Ils furent entendus le même jour par un agent du service de police judiciaire, section police des étrangers et des jeux, de la police grand-ducale sur l’itinéraire suivi pour venir au Luxembourg et sur leur identité.

Ils furent encore entendus séparément en date des 19 mars, 20 mars, 21 mars, 23 mai, 18 décembre et 19 décembre 2003 par un agent du ministère de la Justice sur les motifs à la base de leurs demandes d’asile.

Par décision du 9 avril 2004, notifiée par lettre recommandée expédiée le 20 avril 2004 2003, le ministre de la Justice les informa de ce que leur demande avait été rejetée au motif qu’ils n’allégueraient aucune crainte raisonnable de persécution susceptible de rendre leur vie intolérable dans leur pays, de sorte qu’aucune crainte justifiée de persécution en raisons d’opinions politiques, de la race, de la religion, de la nationalité ou de l’appartenance à un certain groupe social ne serait établie dans leur chef.

Suite à un recours gracieux introduit par le mandataire de la famille … par courrier du 12 mai 2004, le ministre de la Justice prit une décision confirmative datée du 11 juin 2004, qui lui fut notifiée par courrier recommandé expédié le 15 juin 2004.

La famille … a fait introduire un recours contentieux tendant à la réformation des deux décisions ministérielles précitées par requête déposée en date du 8 juillet 2004.

== Demande écrite 1 ==
Mettez à jour les enregistrements, depuis le début jusqu'à la ligne contenant « genus: Astragalus » incluse, en remplaçant « collectors » par « gatherers » sans rien modifier d'autre.

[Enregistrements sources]
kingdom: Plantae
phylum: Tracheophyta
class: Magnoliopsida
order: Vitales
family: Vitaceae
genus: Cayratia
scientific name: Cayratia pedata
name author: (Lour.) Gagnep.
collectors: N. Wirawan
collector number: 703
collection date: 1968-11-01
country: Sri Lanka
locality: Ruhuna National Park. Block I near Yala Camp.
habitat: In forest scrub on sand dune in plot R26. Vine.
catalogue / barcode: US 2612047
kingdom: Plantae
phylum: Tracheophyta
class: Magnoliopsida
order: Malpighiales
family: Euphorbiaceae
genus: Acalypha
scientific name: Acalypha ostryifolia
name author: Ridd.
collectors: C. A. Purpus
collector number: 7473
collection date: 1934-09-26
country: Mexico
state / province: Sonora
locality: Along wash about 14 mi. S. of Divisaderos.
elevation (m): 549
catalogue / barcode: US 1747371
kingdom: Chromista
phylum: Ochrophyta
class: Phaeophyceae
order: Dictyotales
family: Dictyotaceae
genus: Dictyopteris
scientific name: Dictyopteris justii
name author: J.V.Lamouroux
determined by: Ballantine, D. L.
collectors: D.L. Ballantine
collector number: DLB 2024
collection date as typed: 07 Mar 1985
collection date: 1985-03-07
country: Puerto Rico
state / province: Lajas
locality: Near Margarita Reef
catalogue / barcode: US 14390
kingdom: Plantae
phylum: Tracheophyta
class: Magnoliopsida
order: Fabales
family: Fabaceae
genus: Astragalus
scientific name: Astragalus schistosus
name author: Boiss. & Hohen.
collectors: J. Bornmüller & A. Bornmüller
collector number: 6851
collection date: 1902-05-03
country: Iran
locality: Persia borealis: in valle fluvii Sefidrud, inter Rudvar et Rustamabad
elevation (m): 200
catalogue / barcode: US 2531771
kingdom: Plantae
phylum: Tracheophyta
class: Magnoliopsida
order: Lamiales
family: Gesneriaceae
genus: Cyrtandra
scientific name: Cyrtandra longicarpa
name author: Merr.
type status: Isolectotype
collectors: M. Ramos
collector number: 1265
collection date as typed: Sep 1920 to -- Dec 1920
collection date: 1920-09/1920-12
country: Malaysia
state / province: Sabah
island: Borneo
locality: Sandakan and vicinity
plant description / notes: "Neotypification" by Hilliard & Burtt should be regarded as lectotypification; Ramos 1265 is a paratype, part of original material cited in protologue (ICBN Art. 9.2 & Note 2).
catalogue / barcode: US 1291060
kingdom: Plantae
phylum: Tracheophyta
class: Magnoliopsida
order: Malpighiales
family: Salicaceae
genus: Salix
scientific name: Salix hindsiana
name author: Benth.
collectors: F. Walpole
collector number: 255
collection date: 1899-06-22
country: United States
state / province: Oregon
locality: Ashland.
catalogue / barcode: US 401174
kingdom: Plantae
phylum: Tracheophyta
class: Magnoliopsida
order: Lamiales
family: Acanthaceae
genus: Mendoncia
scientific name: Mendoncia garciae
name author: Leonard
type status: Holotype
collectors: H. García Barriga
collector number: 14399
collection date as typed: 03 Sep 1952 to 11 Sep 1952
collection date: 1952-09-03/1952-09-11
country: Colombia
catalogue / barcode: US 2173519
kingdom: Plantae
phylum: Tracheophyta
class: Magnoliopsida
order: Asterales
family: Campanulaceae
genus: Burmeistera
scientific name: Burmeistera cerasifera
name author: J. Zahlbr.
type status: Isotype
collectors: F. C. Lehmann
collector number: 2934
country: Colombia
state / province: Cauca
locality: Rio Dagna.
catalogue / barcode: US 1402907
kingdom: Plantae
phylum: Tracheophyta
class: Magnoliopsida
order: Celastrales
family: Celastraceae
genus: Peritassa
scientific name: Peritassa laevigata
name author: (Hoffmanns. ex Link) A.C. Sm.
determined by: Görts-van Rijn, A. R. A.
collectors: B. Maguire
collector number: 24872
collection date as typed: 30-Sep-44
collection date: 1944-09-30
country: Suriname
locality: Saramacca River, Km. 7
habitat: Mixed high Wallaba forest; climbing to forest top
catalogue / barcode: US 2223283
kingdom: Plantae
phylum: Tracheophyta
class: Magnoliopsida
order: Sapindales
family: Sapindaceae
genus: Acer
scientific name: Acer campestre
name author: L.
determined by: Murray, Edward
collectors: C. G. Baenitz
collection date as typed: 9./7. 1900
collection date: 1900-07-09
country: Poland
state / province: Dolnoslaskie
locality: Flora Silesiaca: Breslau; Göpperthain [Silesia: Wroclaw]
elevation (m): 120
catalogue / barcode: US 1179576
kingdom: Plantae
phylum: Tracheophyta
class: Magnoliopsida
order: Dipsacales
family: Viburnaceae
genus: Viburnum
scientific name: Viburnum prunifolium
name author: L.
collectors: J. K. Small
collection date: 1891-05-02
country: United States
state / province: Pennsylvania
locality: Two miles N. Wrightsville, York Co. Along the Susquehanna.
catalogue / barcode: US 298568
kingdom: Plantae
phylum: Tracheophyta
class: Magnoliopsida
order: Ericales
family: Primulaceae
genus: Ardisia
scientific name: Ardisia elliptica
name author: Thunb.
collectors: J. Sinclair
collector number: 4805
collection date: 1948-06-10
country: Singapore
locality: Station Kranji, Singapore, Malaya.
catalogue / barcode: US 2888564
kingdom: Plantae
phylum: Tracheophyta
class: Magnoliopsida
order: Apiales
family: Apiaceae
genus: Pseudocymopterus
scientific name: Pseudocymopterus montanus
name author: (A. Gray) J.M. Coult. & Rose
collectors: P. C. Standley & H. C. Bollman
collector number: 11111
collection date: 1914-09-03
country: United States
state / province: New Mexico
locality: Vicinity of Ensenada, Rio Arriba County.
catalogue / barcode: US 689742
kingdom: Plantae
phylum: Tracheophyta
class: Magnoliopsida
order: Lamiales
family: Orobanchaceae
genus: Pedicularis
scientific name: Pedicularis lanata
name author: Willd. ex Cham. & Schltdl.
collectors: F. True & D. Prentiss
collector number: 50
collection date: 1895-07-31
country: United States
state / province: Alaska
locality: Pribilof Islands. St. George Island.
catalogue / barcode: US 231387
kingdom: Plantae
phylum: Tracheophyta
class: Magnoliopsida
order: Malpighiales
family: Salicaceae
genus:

== Demande écrite 2 ==
Répondez aux questions suivantes d'après l'extrait sur les demandes d'asile.
(a) Quelle date porte la décision confirmative prise par le ministre de la Justice ?
(b) À quelle date la requête du recours contentieux a-t-elle été déposée ?
(c) Par quel courrier le mandataire de la famille a-t-il introduit le recours gracieux ?

== Résultat 1 ==
kingdom: Plantae
phylum: Tracheophyta
class: Magnoliopsida
order: Vitales
family: Vitaceae
genus: Cayratia
scientific name: Cayratia pedata
name author: (Lour.) Gagnep.
gatherers: N. Wirawan
collector number: 703
collection date: 1968-11-01
country: Sri Lanka
locality: Ruhuna National Park. Block I near Yala Camp.
habitat: In forest scrub on sand dune in plot R26. Vine.
catalogue / barcode: US 2612047
kingdom: Plantae
phylum: Tracheophyta
class: Magnoliopsida
order: Malpighiales
family: Euphorbiaceae
genus: Acalypha
scientific name: Acalypha ostryifolia
name author: Ridd.
gatherers: C. A. Purpus
collector number: 7473
collection date: 1934-09-26
country: Mexico
state / province: Sonora
locality: Along wash about 14 mi. S. of Divisaderos.
elevation (m): 549
catalogue / barcode: US 1747371
kingdom: Chromista
phylum: Ochrophyta
class: Phaeophyceae
order: Dictyotales
family: Dictyotaceae
genus: Dictyopteris
scientific name: Dictyopteris justii
name author: J.V.Lamouroux
determined by: Ballantine, D. L.
gatherers: D.L. Ballantine
collector number: DLB 2024
collection date as typed: 07 Mar 1985
collection date: 1985-03-07
country: Puerto Rico
state / province: Lajas
locality: Near Margarita Reef
catalogue / barcode: US 14390
kingdom: Plantae
phylum: Tracheophyta
class: Magnoliopsida
order: Fabales
family: Fabaceae
genus: Astragalus

== Résultat 2 ==
(a) La décision confirmative est datée du 11 juin 2004.
(b) La requête a été déposée le 8 juillet 2004.
(c) Le recours gracieux a été introduit par courrier du 12 mai 2004.